BEGIN DATA FOR THIS TASK
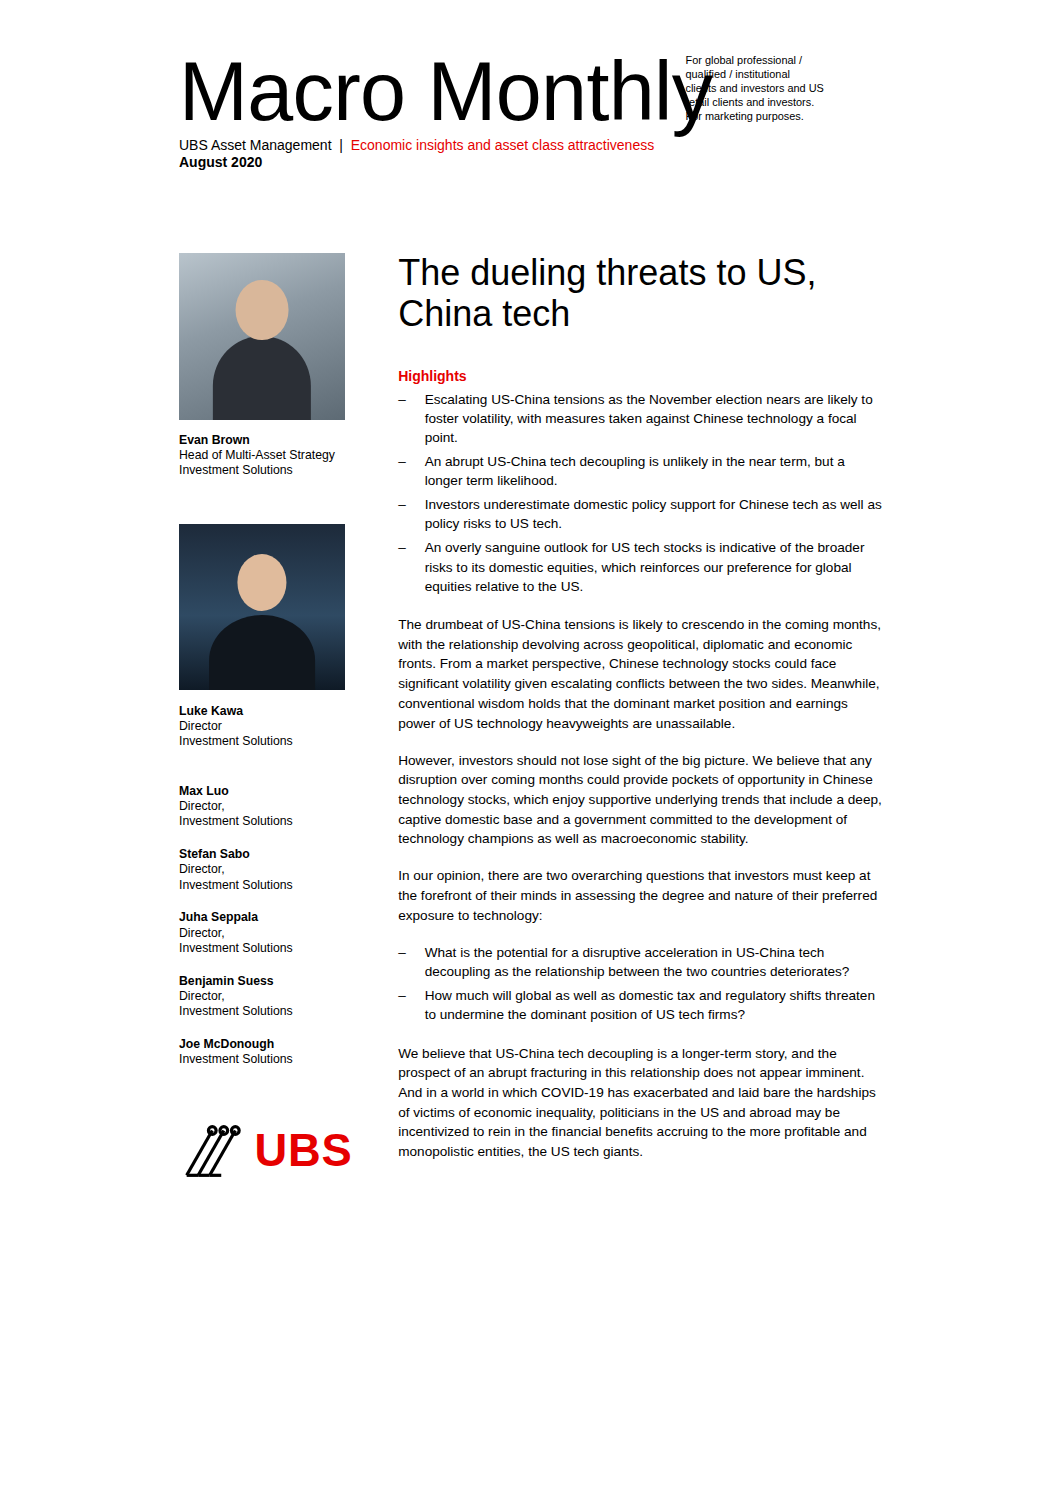For global professional /
qualified / institutional
clients and investors and US
retail clients and investors.
For marketing purposes.
Macro Monthly
UBS Asset Management | Economic insights and asset class attractiveness
August 2020
Evan Brown
Head of Multi-Asset Strategy
Investment Solutions
Luke Kawa
Director
Investment Solutions
Max Luo
Director,
Investment Solutions
Stefan Sabo
Director,
Investment Solutions
Juha Seppala
Director,
Investment Solutions
Benjamin Suess
Director,
Investment Solutions
Joe McDonough
Investment Solutions
The dueling threats to US, China tech
Highlights
Escalating US-China tensions as the November election nears are likely to foster volatility, with measures taken against Chinese technology a focal point.
An abrupt US-China tech decoupling is unlikely in the near term, but a longer term likelihood.
Investors underestimate domestic policy support for Chinese tech as well as policy risks to US tech.
An overly sanguine outlook for US tech stocks is indicative of the broader risks to its domestic equities, which reinforces our preference for global equities relative to the US.
The drumbeat of US-China tensions is likely to crescendo in the coming months, with the relationship devolving across geopolitical, diplomatic and economic fronts. From a market perspective, Chinese technology stocks could face significant volatility given escalating conflicts between the two sides. Meanwhile, conventional wisdom holds that the dominant market position and earnings power of US technology heavyweights are unassailable.
However, investors should not lose sight of the big picture. We believe that any disruption over coming months could provide pockets of opportunity in Chinese technology stocks, which enjoy supportive underlying trends that include a deep, captive domestic base and a government committed to the development of technology champions as well as macroeconomic stability.
In our opinion, there are two overarching questions that investors must keep at the forefront of their minds in assessing the degree and nature of their preferred exposure to technology:
What is the potential for a disruptive acceleration in US-China tech decoupling as the relationship between the two countries deteriorates?
How much will global as well as domestic tax and regulatory shifts threaten to undermine the dominant position of US tech firms?
We believe that US-China tech decoupling is a longer-term story, and the prospect of an abrupt fracturing in this relationship does not appear imminent. And in a world in which COVID-19 has exacerbated and laid bare the hardships of victims of economic inequality, politicians in the US and abroad may be incentivized to rein in the financial benefits accruing to the more profitable and monopolistic entities, the US tech giants.
UBS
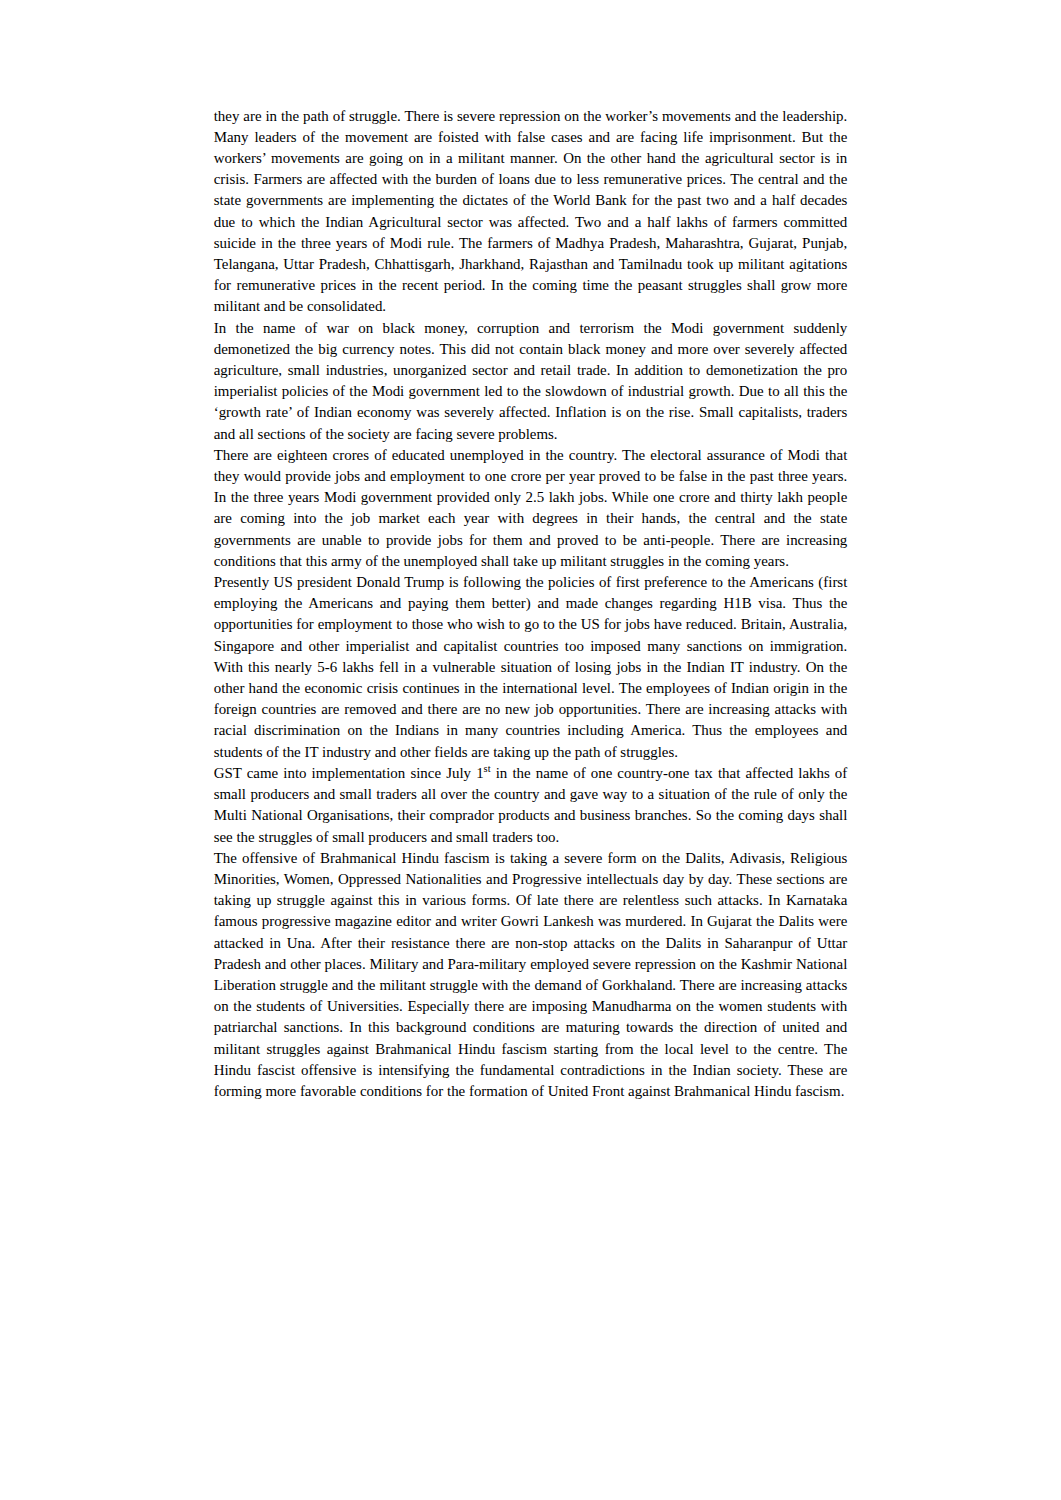they are in the path of struggle. There is severe repression on the worker’s movements and the leadership. Many leaders of the movement are foisted with false cases and are facing life imprisonment. But the workers’ movements are going on in a militant manner. On the other hand the agricultural sector is in crisis. Farmers are affected with the burden of loans due to less remunerative prices. The central and the state governments are implementing the dictates of the World Bank for the past two and a half decades due to which the Indian Agricultural sector was affected. Two and a half lakhs of farmers committed suicide in the three years of Modi rule. The farmers of Madhya Pradesh, Maharashtra, Gujarat, Punjab, Telangana, Uttar Pradesh, Chhattisgarh, Jharkhand, Rajasthan and Tamilnadu took up militant agitations for remunerative prices in the recent period. In the coming time the peasant struggles shall grow more militant and be consolidated.
In the name of war on black money, corruption and terrorism the Modi government suddenly demonetized the big currency notes. This did not contain black money and more over severely affected agriculture, small industries, unorganized sector and retail trade. In addition to demonetization the pro imperialist policies of the Modi government led to the slowdown of industrial growth. Due to all this the ‘growth rate’ of Indian economy was severely affected. Inflation is on the rise. Small capitalists, traders and all sections of the society are facing severe problems.
There are eighteen crores of educated unemployed in the country. The electoral assurance of Modi that they would provide jobs and employment to one crore per year proved to be false in the past three years. In the three years Modi government provided only 2.5 lakh jobs. While one crore and thirty lakh people are coming into the job market each year with degrees in their hands, the central and the state governments are unable to provide jobs for them and proved to be anti-people. There are increasing conditions that this army of the unemployed shall take up militant struggles in the coming years.
Presently US president Donald Trump is following the policies of first preference to the Americans (first employing the Americans and paying them better) and made changes regarding H1B visa. Thus the opportunities for employment to those who wish to go to the US for jobs have reduced. Britain, Australia, Singapore and other imperialist and capitalist countries too imposed many sanctions on immigration. With this nearly 5-6 lakhs fell in a vulnerable situation of losing jobs in the Indian IT industry. On the other hand the economic crisis continues in the international level. The employees of Indian origin in the foreign countries are removed and there are no new job opportunities. There are increasing attacks with racial discrimination on the Indians in many countries including America. Thus the employees and students of the IT industry and other fields are taking up the path of struggles.
GST came into implementation since July 1st in the name of one country-one tax that affected lakhs of small producers and small traders all over the country and gave way to a situation of the rule of only the Multi National Organisations, their comprador products and business branches. So the coming days shall see the struggles of small producers and small traders too.
The offensive of Brahmanical Hindu fascism is taking a severe form on the Dalits, Adivasis, Religious Minorities, Women, Oppressed Nationalities and Progressive intellectuals day by day. These sections are taking up struggle against this in various forms. Of late there are relentless such attacks. In Karnataka famous progressive magazine editor and writer Gowri Lankesh was murdered. In Gujarat the Dalits were attacked in Una. After their resistance there are non-stop attacks on the Dalits in Saharanpur of Uttar Pradesh and other places. Military and Para-military employed severe repression on the Kashmir National Liberation struggle and the militant struggle with the demand of Gorkhaland. There are increasing attacks on the students of Universities. Especially there are imposing Manudharma on the women students with patriarchal sanctions. In this background conditions are maturing towards the direction of united and militant struggles against Brahmanical Hindu fascism starting from the local level to the centre. The Hindu fascist offensive is intensifying the fundamental contradictions in the Indian society. These are forming more favorable conditions for the formation of United Front against Brahmanical Hindu fascism.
END DATA FOR THIS TASK
Find the word "retail" in the entries above and gather every line that holds it.

REPLY.
retail clients and investors.
In the name of war on black money, corruption and terrorism the Modi government suddenly demonetized the big currency notes. This did not contain black money and more over severely affected agriculture, small industries, unorganized sector and retail trade. In addition to demonetization the pro imperialist policies of the Modi government led to the slowdown of industrial growth. Due to all this the ‘growth rate’ of Indian economy was severely affected. Inflation is on the rise. Small capitalists, traders and all sections of the society are facing severe problems.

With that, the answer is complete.